[Stored dataset items]
########

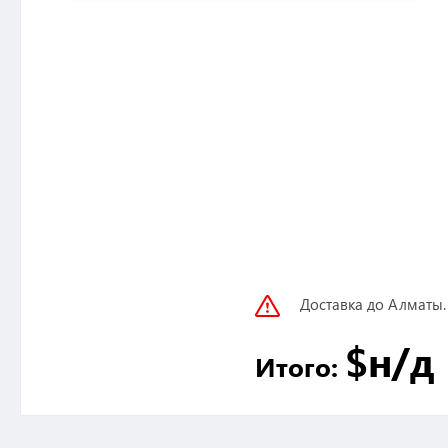
Доставка до Алматы.
$
н/д
Итого:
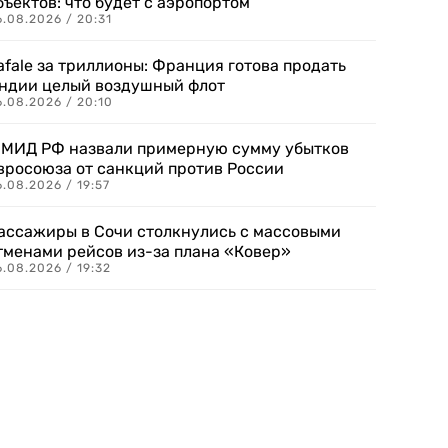
бъектов: что будет с аэропортом
.08.2026 / 20:31
afale за триллионы: Франция готова продать
ндии целый воздушный флот
6.08.2026 / 20:10
 МИД РФ назвали примерную сумму убытков
вросоюза от санкций против России
.08.2026 / 19:57
ассажиры в Сочи столкнулись с массовыми
тменами рейсов из-за плана «Ковер»
.08.2026 / 19:32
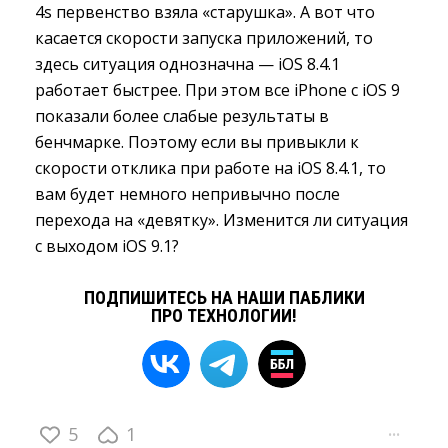
4s первенство взяла «старушка». А вот что
касается скорости запуска приложений, то
здесь ситуация однозначна — iOS 8.4.1
работает быстрее. При этом все iPhone с iOS 9
показали более слабые результаты в
бенчмарке. Поэтому если вы привыкли к
скорости отклика при работе на iOS 8.4.1, то
вам будет немного непривычно после
перехода на «девятку». Изменится ли ситуация
с выходом iOS 9.1?
ПОДПИШИТЕСЬ НА НАШИ ПАБЛИКИ
ПРО ТЕХНОЛОГИИ!
5
1
···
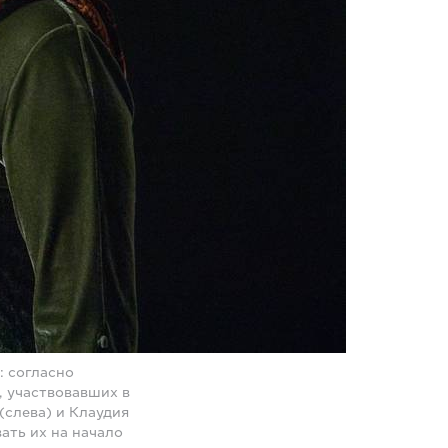
: согласно
, участвовавших в
слева) и Клаудия
ать их на начало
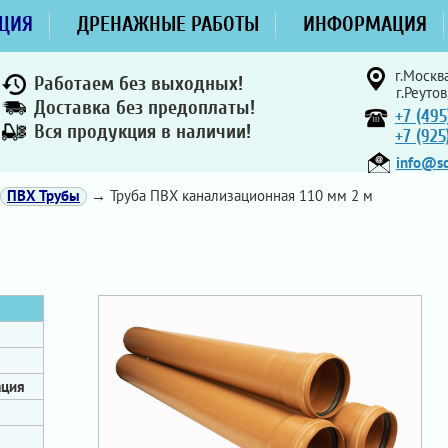
ЦИЯ
ДРЕНАЖНЫЕ РАБОТЫ
ИНФОРМАЦИЯ
г.Москва
Работаем без выходных!
г.Реутов
Доставка без предоплаты!
+7 (495
Вся продукция в наличии!
+7 (92
info@sd
ПВХ Трубы
→ Труба ПВХ канализационная 110 мм 2 м
ация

########

Every line above gets copied exactly; none of the pictures do.

Written solution →
Доставка до Алматы.
$
н/д
Итого:
бъектов: что будет с аэропортом
.08.2026 / 20:31
afale за триллионы: Франция готова продать
ндии целый воздушный флот
6.08.2026 / 20:10
 МИД РФ назвали примерную сумму убытков
вросоюза от санкций против России
.08.2026 / 19:57
ассажиры в Сочи столкнулись с массовыми
тменами рейсов из-за плана «Ковер»
.08.2026 / 19:32
4s первенство взяла «старушка». А вот что
касается скорости запуска приложений, то
здесь ситуация однозначна — iOS 8.4.1
работает быстрее. При этом все iPhone с iOS 9
показали более слабые результаты в
бенчмарке. Поэтому если вы привыкли к
скорости отклика при работе на iOS 8.4.1, то
вам будет немного непривычно после
перехода на «девятку». Изменится ли ситуация
с выходом iOS 9.1?
ПОДПИШИТЕСЬ НА НАШИ ПАБЛИКИ
ПРО ТЕХНОЛОГИИ!
5
1
···
: согласно
, участвовавших в
слева) и Клаудия
ать их на начало
ЦИЯ
ДРЕНАЖНЫЕ РАБОТЫ
ИНФОРМАЦИЯ
г.Москва
Работаем без выходных!
г.Реутов
Доставка без предоплаты!
+7 (495
Вся продукция в наличии!
+7 (92
info@sd
ПВХ Трубы
→ Труба ПВХ канализационная 110 мм 2 м
ация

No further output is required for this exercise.